Euro zone business activity hit an unexpected 26-month high in August, according to the monthly Markit composite survey of purchasing managers. The improvement will fuel hopes that the much-anticipated euro zone recovery is finally gaining momentum.
This no longer looks totally like wishful thinking. Euro zone GDP grew 0.3 percent in the second quarter, beating forecasts and expanding for the first time since 2011. But as with the latest PMI improvement, Europe’s largest economy stood out. Germany grew 0.7 percent – second only to Portugal, whose 1.1 percent expansion looks like a statistical aberration.
Flourishing Germany contributed 28 percent of the euro zone’s total GDP in 2012, but it is premature to speak of a recovery for many of the countries of the other two-thirds. GDP in the Netherlands, usually counted as a European core, shrank in the quarter, and its outlook for the year looks bleak. Greece and Cyprus are faring much worse. In fact, the non-German euro zone grew by a miniscule 0.1 percent. There would have been no growth at all without an unexpected boost from France.
While the most recent economic indicators are improving – or less terrible, anyway – they remain severely unbalanced. The unemployment rate in Greece is almost 30 percent; in Germany it is 5 percent. Greeks can read about a euro zone recovery, but few of them feel it. The same is true for Spanish and Portuguese businesses, with minimal access to credit and painfully high borrowing rates.

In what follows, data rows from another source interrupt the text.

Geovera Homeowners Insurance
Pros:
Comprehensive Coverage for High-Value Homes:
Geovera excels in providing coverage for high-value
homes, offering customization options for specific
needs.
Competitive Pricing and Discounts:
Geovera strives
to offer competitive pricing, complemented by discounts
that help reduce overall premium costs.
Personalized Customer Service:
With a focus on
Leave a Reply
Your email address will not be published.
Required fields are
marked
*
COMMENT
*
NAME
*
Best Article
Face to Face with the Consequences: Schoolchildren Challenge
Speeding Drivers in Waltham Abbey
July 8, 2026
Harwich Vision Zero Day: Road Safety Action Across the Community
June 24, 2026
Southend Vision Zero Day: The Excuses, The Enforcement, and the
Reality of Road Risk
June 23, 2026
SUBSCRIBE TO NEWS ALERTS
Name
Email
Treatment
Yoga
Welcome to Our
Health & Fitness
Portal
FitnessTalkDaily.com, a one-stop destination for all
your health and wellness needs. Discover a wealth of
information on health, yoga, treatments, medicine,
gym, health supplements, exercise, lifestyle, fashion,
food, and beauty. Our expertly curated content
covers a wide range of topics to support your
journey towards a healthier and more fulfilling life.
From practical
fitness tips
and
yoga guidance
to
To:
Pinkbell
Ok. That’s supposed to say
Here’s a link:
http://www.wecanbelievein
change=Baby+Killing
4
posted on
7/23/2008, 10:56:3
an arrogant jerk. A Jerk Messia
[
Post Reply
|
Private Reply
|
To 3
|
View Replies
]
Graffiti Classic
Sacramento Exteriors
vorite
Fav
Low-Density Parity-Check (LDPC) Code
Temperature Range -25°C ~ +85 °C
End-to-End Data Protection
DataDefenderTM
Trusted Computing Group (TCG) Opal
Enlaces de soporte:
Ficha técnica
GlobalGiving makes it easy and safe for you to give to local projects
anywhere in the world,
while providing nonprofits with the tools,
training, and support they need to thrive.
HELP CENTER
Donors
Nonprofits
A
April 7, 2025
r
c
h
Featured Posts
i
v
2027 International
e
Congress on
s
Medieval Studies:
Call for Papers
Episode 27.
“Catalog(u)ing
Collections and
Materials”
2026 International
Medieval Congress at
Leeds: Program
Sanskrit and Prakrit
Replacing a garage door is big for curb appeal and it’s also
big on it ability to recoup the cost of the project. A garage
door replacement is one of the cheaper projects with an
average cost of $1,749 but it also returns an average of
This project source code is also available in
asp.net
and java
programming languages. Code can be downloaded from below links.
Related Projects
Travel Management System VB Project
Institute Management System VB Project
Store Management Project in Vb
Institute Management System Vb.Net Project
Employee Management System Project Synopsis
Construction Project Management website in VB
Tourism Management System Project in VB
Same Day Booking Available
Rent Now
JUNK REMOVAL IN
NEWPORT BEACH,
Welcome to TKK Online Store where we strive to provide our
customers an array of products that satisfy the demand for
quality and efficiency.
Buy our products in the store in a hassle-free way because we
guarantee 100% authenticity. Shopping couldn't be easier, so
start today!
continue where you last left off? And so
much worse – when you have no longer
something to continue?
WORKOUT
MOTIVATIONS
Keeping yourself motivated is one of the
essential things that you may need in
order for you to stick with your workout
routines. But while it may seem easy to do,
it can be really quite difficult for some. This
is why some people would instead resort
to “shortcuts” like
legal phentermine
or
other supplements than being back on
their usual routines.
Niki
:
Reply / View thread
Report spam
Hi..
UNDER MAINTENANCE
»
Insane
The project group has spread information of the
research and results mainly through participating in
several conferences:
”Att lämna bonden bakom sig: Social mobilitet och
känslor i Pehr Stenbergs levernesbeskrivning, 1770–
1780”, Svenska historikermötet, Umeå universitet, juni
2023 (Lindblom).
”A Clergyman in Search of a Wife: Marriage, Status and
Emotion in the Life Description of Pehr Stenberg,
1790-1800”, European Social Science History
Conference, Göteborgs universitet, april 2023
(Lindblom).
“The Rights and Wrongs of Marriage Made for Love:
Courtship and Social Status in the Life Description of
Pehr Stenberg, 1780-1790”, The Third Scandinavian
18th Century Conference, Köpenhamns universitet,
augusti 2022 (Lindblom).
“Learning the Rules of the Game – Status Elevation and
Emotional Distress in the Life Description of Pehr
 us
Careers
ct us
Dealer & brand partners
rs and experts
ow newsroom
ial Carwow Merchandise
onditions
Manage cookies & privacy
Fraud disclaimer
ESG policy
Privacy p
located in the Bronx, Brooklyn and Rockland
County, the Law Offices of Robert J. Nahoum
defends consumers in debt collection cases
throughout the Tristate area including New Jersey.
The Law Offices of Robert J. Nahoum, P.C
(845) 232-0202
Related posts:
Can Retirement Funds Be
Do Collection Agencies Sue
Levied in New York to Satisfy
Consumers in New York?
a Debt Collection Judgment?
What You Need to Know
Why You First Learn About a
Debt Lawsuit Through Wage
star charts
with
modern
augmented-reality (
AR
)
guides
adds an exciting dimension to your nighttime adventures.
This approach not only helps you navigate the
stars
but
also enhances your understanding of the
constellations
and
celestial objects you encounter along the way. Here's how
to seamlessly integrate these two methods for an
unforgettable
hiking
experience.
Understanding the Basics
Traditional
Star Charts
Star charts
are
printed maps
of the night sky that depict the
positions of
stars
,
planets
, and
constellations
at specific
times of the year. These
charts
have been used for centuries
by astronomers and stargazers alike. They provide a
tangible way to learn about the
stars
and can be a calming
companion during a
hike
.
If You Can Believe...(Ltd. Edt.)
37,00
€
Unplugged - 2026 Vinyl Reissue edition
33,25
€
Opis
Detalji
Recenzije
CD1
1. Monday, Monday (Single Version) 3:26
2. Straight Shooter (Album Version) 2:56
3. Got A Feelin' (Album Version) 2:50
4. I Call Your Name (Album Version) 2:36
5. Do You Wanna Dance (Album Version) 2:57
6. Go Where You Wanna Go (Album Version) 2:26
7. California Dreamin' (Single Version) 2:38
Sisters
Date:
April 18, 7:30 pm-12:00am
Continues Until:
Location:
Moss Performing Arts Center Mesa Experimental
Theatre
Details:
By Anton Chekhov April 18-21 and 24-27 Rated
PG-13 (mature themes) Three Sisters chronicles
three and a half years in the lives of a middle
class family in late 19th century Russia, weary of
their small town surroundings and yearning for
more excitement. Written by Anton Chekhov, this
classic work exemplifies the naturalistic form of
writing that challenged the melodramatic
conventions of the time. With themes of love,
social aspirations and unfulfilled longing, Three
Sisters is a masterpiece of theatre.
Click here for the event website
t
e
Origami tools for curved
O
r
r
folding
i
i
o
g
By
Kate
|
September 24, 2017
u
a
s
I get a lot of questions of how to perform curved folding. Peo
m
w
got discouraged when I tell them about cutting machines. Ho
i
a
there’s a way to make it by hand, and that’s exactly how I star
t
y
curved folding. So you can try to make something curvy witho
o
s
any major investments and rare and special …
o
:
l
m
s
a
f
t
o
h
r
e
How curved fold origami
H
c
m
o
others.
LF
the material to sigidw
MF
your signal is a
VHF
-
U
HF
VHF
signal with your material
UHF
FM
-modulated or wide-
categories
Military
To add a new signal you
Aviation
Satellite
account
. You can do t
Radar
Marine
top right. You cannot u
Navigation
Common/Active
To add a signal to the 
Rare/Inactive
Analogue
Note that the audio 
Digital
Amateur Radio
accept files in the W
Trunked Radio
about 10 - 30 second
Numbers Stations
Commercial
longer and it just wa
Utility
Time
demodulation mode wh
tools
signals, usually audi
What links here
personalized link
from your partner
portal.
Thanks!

Of course, a strong Germany is better for the euro zone than a weak one. It will import more from its neighbours and its strength will support confidence in the region. But persistent growth imbalances can lead to other problems. Resentment and reform fatigue will worsen as divisions deepen between strong and weak and between borrowers and lenders. A strong region-wide performance could take away pressure for hard reforms in laggard members.
A German stumble would make the recovery more balanced, but it would be better if the non-German part of the euro zone caught up.